May years ago it used to be relatively easy figuring out how to determine individual health insurance plans, there just weren't that many to choose from. Today we're inundated with choices and with the healthcare changes that are coming the choices are about to get more expansive.
An Individual Health Plan is one in which the insured is unemployed, self employed or their company doesn't provide health insurance. If you fall into one of these categories you'll need an individual health plan.
Everyone has their own criteria for how to determine individual health plans and there is no one size fits all solution (unless you have loads of money!) in which case you probably wouldn't be here. Because of this you need to leery of finding yourself under covered or paying for services you may not need and that's the first place you should start â determining what you need and what you can afford.
So how do you reconcile need vs. budget? This may actually depend a lot on your place in life. As most twenty-something's tend to be relatively healthy compared to those approaching retirement this could have a relevant impact on the coverage you need and the plan you choose. Chronic illnesses aside, younger people visit the doctor less and generally have a lot less testing done compared to someone 30-40 years older.
Determining your personal needs for a health insurance plan should with start with asking yourself some of the following questions: Do you have a chronic illness? Do you have any pre-existing conditions? Do you have any dependants? Do you visit the doctor often? What is your monthly budget for healthcare such as prescriptions or expenses outside of your plan? Do you have a favorite doctor that you'd prefer to stay with? Do you expect to need dental care? Vision care?
Understanding the answers to these questions will help you determine an individual health plan as the plan you choose will affect many things and not all plans are built the same. As the topic you're dealing with is your health - you'll use the answers to these questions to find a quality health provider.
The mark of a good quality health plan provider is one that provides services when and where you need them. It's one that is interested not just in treating people when they're injured or ill but provides preventative care as well. It's one that has a solid customer service rating from its members and one that is available to answer your questions clearly and concisely when you ask them.
So what are your choices? Generally speaking they are Home Maintenance Organization (HMO), Preferred Provider Organization (PPO) and Point of Service (POS) plans.
HMO's - These are generally lower cost health plans that have limited choices for the member. You'll be asked to choose a Primary Care Physician (PCP) who will act as something of a gatekeeper in facilitating all your health needs. Should you have a need he can't address that requires the consultation of a specialist you'll need your PCP's referral to do so.
The disadvantage is that choices must be filtered through a doctor who may not agree with your personal wishes. It can also be time consuming and burdensome going through the, "chain of command" to get what you really want or need.
A benefit though is that your care is managed by a single individual with whom you can develop a good relationship with in managing your care.
HMO's utilize a network of participating physicians and hospitals. In order for your services to be paid, you must stay within the confines of the network. Visiting a doctor or hospital out of network could result in you paying the entire bill.
Co-pays are typically low so if you need to visit the doctor regularly, this may be a good option for.
PPO - In this healthcare scenario doctors and hospitals have made agreements with the insurance company to offer substantial discounts. These discounts are passed along to the patient base thereby increasing the number of patients. This in turn provides a greater patient stream for the doctors.

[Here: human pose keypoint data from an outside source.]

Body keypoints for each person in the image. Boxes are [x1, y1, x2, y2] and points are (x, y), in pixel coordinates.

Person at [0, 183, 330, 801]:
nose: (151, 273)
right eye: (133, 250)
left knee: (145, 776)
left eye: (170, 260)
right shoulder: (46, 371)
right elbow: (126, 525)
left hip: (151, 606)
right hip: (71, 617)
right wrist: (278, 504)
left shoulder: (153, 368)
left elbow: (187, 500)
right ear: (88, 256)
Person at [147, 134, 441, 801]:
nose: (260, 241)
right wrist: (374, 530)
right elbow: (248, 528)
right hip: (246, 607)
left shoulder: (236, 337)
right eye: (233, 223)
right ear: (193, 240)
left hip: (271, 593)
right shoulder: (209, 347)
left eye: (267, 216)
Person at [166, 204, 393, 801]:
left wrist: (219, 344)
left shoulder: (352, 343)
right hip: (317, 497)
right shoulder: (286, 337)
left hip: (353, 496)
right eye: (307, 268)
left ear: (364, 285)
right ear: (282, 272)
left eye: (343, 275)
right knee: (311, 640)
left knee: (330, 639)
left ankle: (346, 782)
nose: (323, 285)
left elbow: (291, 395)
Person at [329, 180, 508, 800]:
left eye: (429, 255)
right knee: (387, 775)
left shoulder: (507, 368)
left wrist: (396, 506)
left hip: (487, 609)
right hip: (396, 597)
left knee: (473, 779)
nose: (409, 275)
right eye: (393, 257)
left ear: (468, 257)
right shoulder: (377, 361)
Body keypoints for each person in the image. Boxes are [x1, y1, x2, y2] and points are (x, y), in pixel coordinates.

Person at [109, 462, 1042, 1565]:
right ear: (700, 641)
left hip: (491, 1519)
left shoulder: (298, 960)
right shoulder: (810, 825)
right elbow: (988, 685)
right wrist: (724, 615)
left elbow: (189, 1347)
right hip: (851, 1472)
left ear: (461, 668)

Typically with a PPO no primary care physician is required and patients are free to seek the care of a specialist without a referral. Like HMO's PPO's typically have a network of doctors and hospitals as well with visits within the participating network being paid at a substantially higher rate than if you visit a doctor or hospital that's out of network.
POS - This type of healthcare combines the elements of both HMO's and PPO's. You will choose a primary care physician (PCP) and go to in network doctors and hospitals to minimize expenses. There will be a small co-pay when seeking healthcare within network and generally no deductible.

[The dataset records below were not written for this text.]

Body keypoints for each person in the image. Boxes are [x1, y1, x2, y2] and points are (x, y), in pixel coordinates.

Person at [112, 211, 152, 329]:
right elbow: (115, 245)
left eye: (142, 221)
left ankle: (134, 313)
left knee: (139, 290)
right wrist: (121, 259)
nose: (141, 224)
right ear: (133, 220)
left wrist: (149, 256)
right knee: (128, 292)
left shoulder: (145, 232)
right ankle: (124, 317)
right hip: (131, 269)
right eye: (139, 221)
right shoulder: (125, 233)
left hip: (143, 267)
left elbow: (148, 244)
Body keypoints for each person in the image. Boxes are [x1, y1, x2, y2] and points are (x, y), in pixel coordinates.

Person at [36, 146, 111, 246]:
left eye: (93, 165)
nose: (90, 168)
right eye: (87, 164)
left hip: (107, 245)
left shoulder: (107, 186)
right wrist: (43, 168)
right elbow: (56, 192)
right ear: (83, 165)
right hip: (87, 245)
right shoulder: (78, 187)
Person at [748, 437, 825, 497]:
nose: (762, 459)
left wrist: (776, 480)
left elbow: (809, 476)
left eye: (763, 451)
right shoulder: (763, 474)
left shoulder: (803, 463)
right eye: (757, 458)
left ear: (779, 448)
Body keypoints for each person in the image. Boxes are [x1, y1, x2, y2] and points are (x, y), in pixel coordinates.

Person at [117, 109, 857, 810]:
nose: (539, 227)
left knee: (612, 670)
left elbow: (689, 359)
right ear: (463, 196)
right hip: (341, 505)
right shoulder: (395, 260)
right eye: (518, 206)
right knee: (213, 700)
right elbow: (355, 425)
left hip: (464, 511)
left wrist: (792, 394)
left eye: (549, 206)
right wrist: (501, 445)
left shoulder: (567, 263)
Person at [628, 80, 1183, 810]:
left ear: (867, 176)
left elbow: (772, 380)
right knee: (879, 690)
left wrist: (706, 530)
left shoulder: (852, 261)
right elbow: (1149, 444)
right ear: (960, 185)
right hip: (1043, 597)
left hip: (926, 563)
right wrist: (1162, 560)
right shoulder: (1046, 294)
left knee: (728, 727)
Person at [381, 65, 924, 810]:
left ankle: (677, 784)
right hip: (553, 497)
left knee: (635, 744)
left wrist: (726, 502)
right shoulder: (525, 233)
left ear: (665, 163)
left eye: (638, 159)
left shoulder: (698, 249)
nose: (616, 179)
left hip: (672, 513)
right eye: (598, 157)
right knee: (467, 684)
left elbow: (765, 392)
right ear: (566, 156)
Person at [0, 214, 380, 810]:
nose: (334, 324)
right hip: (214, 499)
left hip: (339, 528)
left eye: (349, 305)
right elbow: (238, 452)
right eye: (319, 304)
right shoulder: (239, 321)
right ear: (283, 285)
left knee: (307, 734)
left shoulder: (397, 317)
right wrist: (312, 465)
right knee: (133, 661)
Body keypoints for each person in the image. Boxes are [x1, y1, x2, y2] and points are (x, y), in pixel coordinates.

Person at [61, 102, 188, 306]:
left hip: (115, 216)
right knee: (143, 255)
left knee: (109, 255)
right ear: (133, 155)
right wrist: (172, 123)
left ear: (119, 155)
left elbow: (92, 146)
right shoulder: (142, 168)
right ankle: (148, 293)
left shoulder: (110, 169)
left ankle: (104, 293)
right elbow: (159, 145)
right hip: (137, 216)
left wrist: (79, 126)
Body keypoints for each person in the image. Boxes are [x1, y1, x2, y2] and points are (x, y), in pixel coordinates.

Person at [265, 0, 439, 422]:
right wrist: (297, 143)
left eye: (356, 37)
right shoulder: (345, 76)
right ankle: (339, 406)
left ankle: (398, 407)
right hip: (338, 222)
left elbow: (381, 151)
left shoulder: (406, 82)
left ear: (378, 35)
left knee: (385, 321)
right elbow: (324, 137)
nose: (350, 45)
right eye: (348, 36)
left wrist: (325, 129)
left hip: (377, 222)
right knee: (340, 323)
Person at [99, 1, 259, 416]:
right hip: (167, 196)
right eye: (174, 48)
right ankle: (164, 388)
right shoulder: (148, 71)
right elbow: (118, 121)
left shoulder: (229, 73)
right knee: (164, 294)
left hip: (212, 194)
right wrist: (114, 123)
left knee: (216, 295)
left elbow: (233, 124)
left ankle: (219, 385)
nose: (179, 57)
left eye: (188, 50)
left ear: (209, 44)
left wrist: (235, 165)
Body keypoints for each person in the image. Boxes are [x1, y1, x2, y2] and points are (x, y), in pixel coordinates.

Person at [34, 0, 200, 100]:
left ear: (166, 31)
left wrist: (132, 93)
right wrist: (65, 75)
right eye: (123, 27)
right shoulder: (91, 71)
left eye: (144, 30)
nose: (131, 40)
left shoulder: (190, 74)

If however, you go outside of network you will first have to meet a deductible and co-pay significantly increasing the cost. In this way POS's create a strong incentive to stay within network but does not forbid doing so in much the way an HMO might.
Most of these types of health plans cover medications up to a certain co-insurance amount which can vary based on the provider. These are typically scaled on whether the drug is generic, brand name or "experimental" paying different amounts based on the type or in some cases none at all.
While the law regarding acceptance is due to change - as of the writing of this article some insurers may require proof of good health before extending coverage and may refuse or reject you based on certain health conditions you may have. Some states regulate this and require insurers to offer insurance regardless of your medical problems. Other insurers may also require you undergo a medical exam before they extend you coverage. Check with the insurer and your state to be sure on these facts.
Making the choice can be a difficult one. Writing down the pro's and con's of each insurer as well their costs will help you visualize their differences. Remember that individual health plans are typically more expensive than group health plans so expect to pay more.
Do your research. Ask questions, make your comparisons and when you find one that provides the greatest benefit and still fits within your budget you can make an informed decision that will protect the health and future of you and your family.